◆ **EXTRACTED MATERIAL**
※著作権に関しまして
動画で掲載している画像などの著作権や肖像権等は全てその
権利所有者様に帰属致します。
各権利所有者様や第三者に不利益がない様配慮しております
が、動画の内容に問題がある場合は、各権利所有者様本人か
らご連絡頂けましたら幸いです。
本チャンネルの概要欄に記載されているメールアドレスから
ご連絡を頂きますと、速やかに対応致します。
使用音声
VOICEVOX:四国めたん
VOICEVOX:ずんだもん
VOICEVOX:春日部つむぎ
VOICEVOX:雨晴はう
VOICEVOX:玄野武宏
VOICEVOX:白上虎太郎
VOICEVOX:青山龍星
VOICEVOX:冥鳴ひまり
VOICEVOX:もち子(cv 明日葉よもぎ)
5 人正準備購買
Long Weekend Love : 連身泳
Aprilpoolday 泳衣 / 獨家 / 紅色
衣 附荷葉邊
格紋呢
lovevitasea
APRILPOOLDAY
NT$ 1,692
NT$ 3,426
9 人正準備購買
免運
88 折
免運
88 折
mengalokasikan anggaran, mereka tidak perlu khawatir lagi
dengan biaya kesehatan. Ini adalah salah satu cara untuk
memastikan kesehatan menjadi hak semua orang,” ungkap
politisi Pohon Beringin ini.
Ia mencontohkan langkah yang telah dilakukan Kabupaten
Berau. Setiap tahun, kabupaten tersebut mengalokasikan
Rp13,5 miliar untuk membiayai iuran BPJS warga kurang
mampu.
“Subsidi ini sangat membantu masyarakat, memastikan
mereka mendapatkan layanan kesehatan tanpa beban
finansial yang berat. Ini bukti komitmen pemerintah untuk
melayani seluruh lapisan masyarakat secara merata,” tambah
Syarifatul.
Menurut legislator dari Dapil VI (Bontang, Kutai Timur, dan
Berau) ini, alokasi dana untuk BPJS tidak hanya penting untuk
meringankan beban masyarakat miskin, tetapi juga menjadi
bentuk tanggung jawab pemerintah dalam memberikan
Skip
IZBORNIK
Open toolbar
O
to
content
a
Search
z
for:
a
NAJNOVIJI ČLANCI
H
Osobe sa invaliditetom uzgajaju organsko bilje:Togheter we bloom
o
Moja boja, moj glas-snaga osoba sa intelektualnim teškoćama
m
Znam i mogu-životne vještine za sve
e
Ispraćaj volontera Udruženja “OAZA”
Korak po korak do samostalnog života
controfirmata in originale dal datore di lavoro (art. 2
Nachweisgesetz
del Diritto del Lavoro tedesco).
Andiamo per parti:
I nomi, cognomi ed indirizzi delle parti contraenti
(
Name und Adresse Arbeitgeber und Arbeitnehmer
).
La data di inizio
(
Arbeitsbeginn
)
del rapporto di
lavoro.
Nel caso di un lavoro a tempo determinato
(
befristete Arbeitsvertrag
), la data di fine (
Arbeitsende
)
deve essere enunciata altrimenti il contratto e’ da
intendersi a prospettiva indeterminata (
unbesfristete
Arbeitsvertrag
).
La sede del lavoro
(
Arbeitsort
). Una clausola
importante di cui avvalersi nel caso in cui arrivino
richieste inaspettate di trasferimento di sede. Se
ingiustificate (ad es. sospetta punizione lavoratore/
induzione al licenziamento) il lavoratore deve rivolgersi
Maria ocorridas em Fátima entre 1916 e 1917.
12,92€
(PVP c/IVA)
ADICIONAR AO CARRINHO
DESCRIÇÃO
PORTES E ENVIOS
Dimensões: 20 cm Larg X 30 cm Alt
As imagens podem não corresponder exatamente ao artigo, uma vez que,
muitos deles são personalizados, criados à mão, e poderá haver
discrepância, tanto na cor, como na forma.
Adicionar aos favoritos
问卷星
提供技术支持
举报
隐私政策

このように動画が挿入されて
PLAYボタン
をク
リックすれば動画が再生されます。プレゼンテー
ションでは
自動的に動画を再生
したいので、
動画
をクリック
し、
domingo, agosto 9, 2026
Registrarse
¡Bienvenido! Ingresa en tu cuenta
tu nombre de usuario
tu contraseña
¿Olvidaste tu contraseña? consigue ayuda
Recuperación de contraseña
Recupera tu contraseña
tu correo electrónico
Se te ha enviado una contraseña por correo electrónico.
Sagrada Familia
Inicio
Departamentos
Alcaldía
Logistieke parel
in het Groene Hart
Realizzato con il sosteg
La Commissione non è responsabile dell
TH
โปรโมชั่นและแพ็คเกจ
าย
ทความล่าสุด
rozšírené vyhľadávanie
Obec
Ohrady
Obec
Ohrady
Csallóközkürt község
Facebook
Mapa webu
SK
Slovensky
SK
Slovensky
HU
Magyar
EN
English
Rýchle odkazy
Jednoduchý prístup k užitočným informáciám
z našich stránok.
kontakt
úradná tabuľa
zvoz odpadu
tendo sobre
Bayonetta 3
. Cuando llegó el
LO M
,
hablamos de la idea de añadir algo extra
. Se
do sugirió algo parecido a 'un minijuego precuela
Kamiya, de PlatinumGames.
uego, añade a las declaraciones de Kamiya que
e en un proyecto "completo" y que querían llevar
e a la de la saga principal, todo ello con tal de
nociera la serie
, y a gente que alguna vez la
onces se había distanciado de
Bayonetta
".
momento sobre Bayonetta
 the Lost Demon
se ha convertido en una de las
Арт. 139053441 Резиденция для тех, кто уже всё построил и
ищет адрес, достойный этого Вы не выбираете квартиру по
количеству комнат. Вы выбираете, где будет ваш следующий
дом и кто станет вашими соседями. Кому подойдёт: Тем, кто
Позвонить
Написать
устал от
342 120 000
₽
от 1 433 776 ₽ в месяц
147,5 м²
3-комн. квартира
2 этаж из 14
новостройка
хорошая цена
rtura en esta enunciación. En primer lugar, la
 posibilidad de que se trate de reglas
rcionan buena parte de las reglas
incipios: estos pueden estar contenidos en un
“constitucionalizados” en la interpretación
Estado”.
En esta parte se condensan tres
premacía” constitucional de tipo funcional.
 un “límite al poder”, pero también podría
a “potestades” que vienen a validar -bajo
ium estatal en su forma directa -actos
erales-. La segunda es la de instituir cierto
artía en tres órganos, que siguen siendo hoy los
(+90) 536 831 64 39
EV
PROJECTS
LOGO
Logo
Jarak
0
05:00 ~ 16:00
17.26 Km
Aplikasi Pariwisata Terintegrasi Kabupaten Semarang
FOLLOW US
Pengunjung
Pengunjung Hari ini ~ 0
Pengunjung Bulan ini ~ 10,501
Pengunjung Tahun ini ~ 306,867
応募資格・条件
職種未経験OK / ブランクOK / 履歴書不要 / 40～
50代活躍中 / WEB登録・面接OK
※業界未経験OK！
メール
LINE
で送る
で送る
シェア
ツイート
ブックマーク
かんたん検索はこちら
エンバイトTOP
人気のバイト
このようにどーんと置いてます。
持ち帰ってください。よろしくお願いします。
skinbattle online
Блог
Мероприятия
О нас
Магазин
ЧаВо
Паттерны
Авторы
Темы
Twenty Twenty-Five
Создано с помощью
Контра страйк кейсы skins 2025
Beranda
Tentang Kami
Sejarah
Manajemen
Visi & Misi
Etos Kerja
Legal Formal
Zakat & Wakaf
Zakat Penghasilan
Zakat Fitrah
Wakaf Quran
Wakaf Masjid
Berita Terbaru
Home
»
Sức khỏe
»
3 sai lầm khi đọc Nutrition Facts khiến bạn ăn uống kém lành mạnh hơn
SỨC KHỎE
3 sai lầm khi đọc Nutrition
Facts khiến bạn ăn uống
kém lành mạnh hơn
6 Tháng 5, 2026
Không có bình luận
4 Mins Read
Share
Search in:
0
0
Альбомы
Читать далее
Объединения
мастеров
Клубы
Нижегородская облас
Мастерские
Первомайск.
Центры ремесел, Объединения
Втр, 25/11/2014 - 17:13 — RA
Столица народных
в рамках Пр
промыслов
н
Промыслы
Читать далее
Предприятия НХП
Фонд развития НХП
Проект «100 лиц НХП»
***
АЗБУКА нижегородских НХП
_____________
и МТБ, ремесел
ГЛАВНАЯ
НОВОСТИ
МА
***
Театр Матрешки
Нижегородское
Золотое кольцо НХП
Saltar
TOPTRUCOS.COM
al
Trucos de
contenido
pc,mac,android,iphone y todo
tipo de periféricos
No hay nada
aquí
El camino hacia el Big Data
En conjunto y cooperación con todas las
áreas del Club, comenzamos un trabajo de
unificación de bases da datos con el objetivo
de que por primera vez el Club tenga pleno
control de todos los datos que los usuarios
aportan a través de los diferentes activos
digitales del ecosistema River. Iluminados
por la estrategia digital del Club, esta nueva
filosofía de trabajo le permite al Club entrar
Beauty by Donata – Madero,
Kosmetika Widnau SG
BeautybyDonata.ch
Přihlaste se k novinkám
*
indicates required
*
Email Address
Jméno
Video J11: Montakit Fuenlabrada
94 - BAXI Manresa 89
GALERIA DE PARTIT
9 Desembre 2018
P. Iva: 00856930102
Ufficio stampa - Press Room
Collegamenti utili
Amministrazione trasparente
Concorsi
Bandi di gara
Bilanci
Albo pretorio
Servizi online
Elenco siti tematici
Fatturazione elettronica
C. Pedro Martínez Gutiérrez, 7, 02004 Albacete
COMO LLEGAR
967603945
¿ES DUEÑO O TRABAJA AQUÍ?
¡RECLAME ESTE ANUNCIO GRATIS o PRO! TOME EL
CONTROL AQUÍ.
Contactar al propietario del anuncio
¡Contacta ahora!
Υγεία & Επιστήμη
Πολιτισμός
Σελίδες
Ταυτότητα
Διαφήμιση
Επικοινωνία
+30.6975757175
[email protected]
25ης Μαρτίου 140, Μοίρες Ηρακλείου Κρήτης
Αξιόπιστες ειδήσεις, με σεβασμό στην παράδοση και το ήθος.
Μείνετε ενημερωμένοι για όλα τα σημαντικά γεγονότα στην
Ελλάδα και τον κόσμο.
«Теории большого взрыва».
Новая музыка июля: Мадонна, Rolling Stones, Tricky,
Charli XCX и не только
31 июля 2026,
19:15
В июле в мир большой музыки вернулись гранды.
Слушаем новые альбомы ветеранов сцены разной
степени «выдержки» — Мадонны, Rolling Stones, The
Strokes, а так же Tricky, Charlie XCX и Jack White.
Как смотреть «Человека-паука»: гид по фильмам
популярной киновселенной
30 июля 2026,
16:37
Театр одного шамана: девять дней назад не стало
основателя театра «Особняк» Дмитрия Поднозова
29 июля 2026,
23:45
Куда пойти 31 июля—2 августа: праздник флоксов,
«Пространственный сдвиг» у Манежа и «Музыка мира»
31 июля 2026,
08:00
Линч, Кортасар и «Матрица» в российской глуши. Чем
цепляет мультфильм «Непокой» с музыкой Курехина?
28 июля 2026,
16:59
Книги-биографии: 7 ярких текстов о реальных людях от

◆ **WRITTEN TASK**
Reproduce the text of the items verbatim, from the start of the items through the line containing "mengalokasikan anggaran, mereka", with both ends included.

◆ **EXERCISE ANSWER**
※著作権に関しまして
動画で掲載している画像などの著作権や肖像権等は全てその
権利所有者様に帰属致します。
各権利所有者様や第三者に不利益がない様配慮しております
が、動画の内容に問題がある場合は、各権利所有者様本人か
らご連絡頂けましたら幸いです。
本チャンネルの概要欄に記載されているメールアドレスから
ご連絡を頂きますと、速やかに対応致します。
使用音声
VOICEVOX:四国めたん
VOICEVOX:ずんだもん
VOICEVOX:春日部つむぎ
VOICEVOX:雨晴はう
VOICEVOX:玄野武宏
VOICEVOX:白上虎太郎
VOICEVOX:青山龍星
VOICEVOX:冥鳴ひまり
VOICEVOX:もち子(cv 明日葉よもぎ)
5 人正準備購買
Long Weekend Love : 連身泳
Aprilpoolday 泳衣 / 獨家 / 紅色
衣 附荷葉邊
格紋呢
lovevitasea
APRILPOOLDAY
NT$ 1,692
NT$ 3,426
9 人正準備購買
免運
88 折
免運
88 折
mengalokasikan anggaran, mereka tidak perlu khawatir lagi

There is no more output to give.